TRY IT =>
Each line of the listing below that includes "right" should be reported.

LISTED RECORDS =>
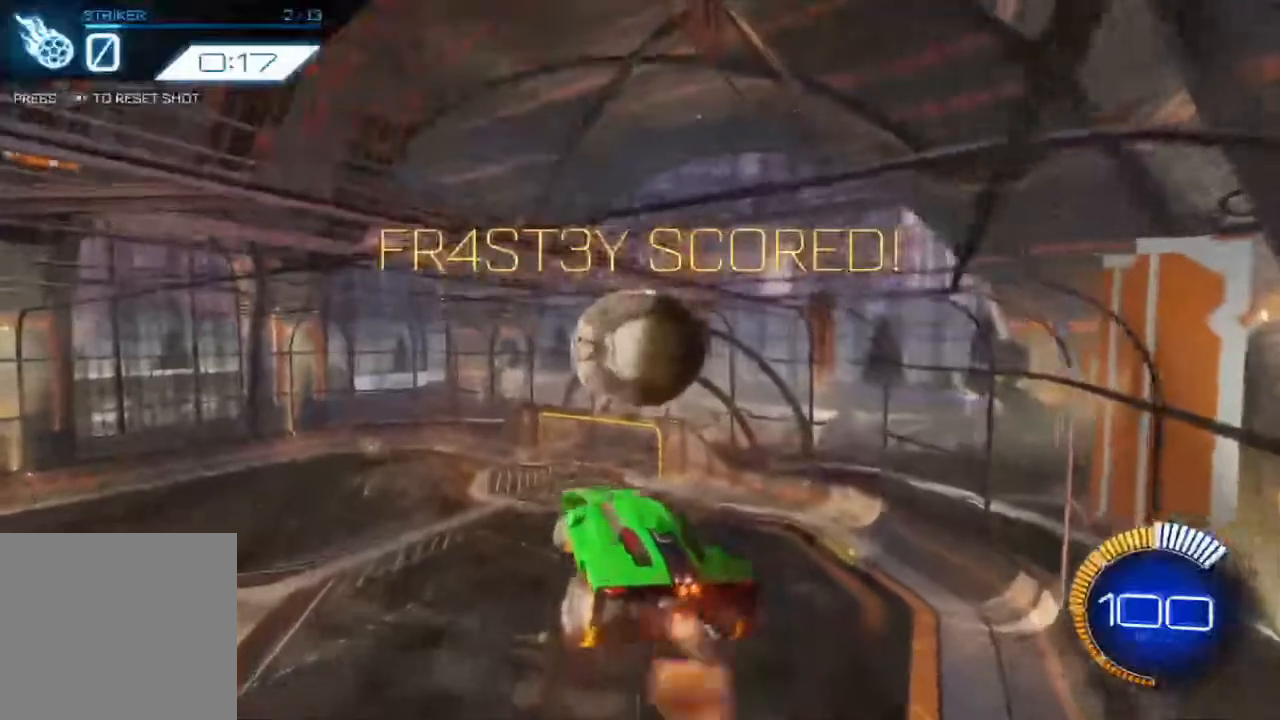
{"dt_ms": 500, "buttons": ["B", "R2"], "left_stick": "up", "events": [[33, "B", "up"], [50, "left_stick", "right"], [183, "B", "down"], [183, "left_stick", "down-right"], [383, "left_stick", "up"]]}
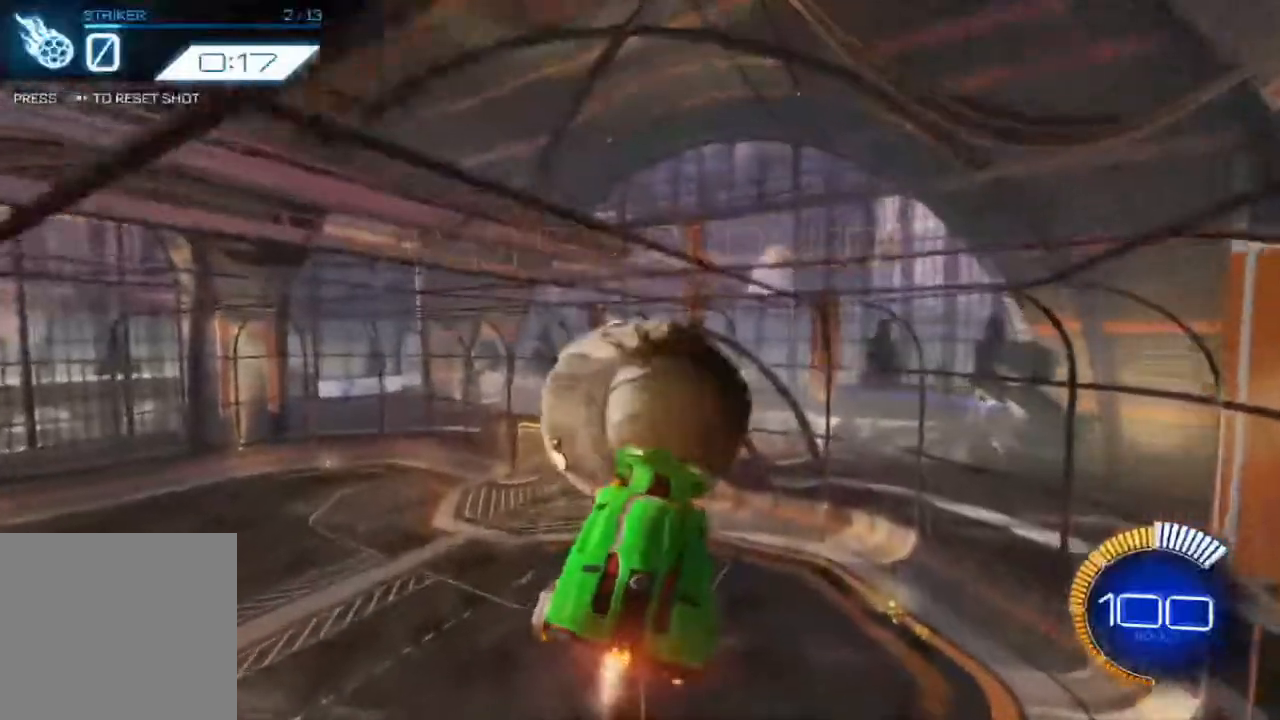
{"dt_ms": 500, "buttons": ["R2"], "left_stick": "right", "events": [[200, "B", "up"], [283, "left_stick", "right"]]}
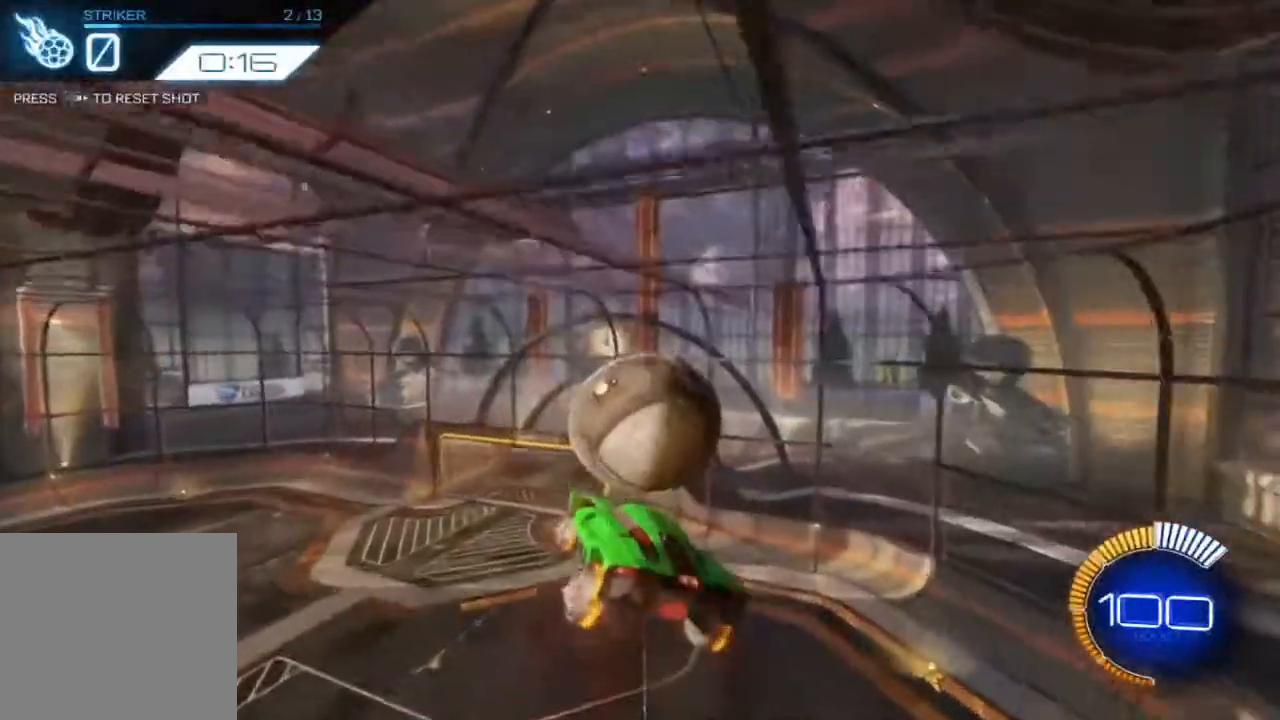
{"dt_ms": 500, "buttons": ["B", "R2"], "left_stick": "left", "events": [[233, "left_stick", "left"], [317, "B", "down"]]}
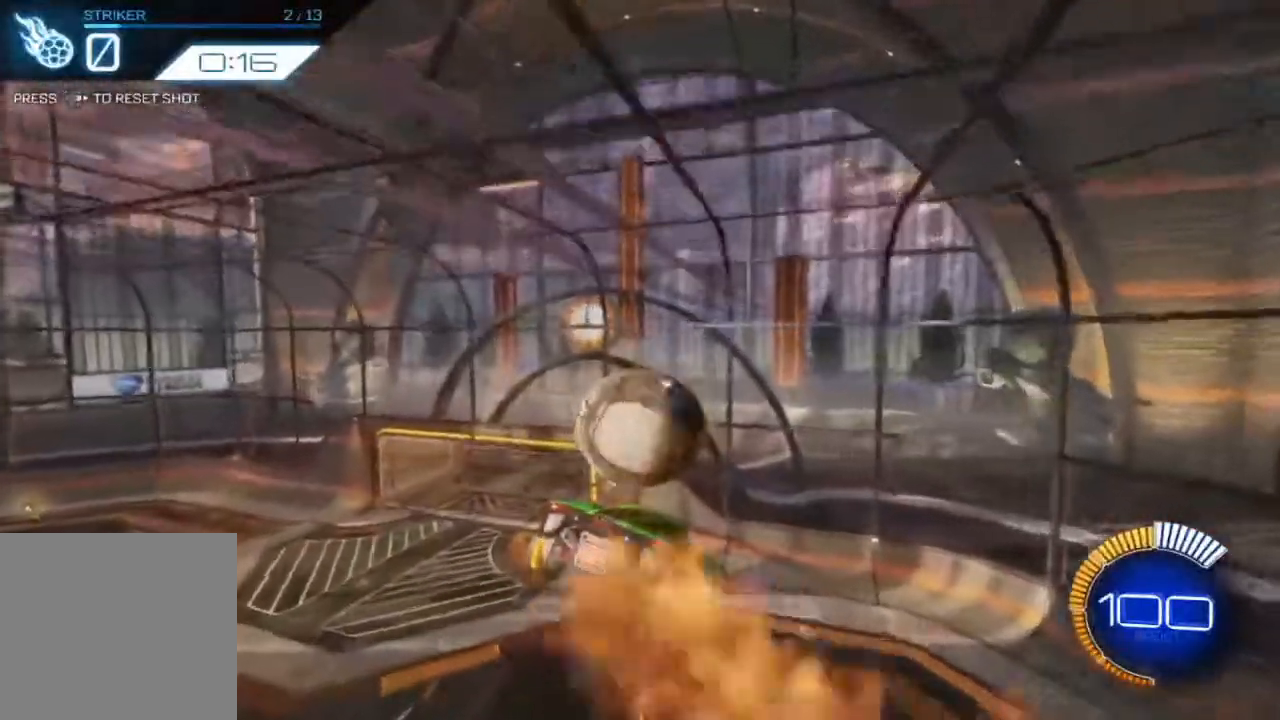
{"dt_ms": 500, "buttons": ["B", "R2"], "left_stick": "left", "events": [[150, "left_stick", "center"], [250, "left_stick", "left"]]}
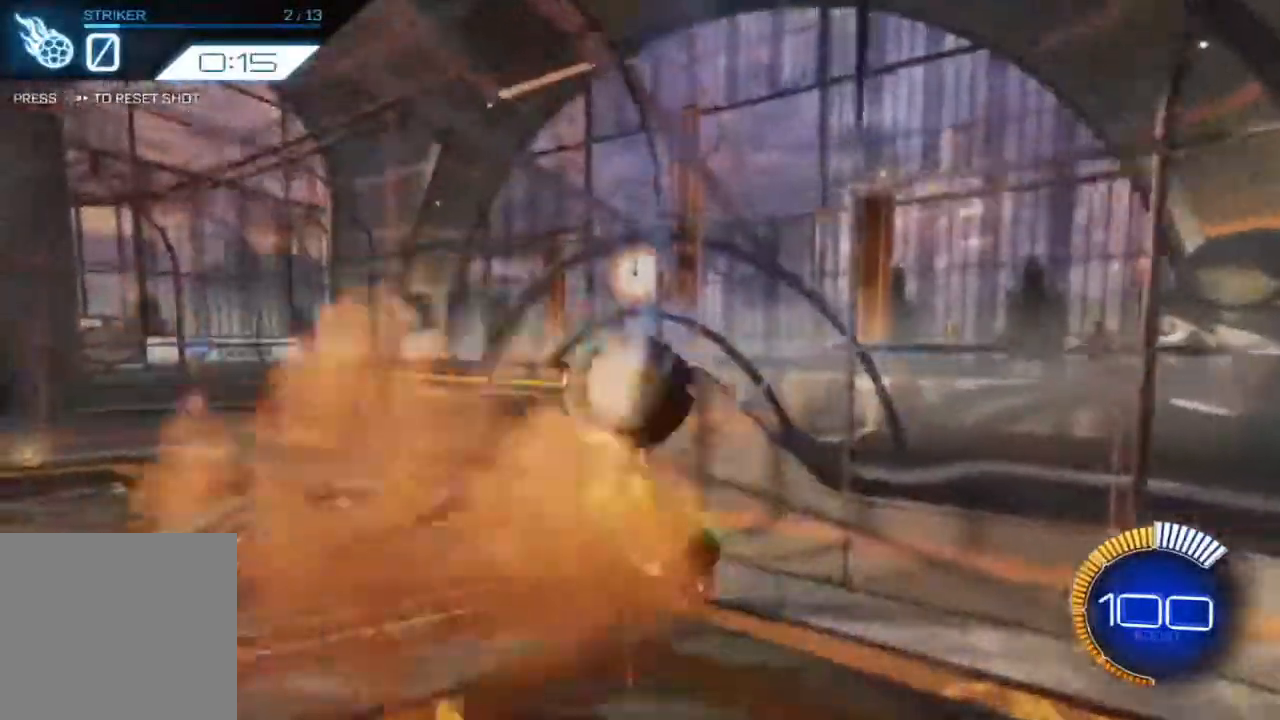
{"dt_ms": 500, "buttons": ["B", "L1", "R2"], "left_stick": "left", "events": [[50, "left_stick", "down"], [100, "L1", "down"], [133, "left_stick", "left"]]}
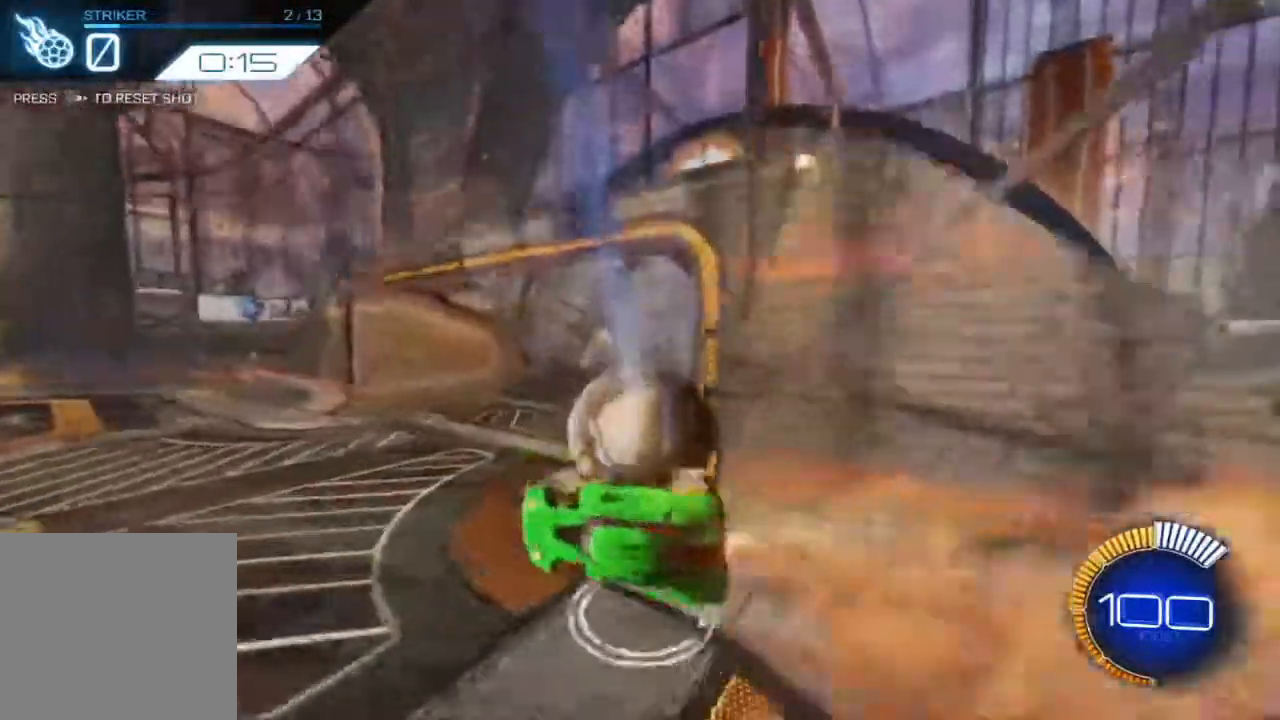
{"dt_ms": 500, "buttons": ["B", "R2"], "left_stick": "down-left", "events": [[350, "left_stick", "down-left"], [433, "L1", "up"]]}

TASK SOLUTION =>
{"dt_ms": 500, "buttons": ["B", "R2"], "left_stick": "up", "events": [[33, "B", "up"], [50, "left_stick", "right"], [183, "B", "down"], [183, "left_stick", "down-right"], [383, "left_stick", "up"]]}
{"dt_ms": 500, "buttons": ["R2"], "left_stick": "right", "events": [[200, "B", "up"], [283, "left_stick", "right"]]}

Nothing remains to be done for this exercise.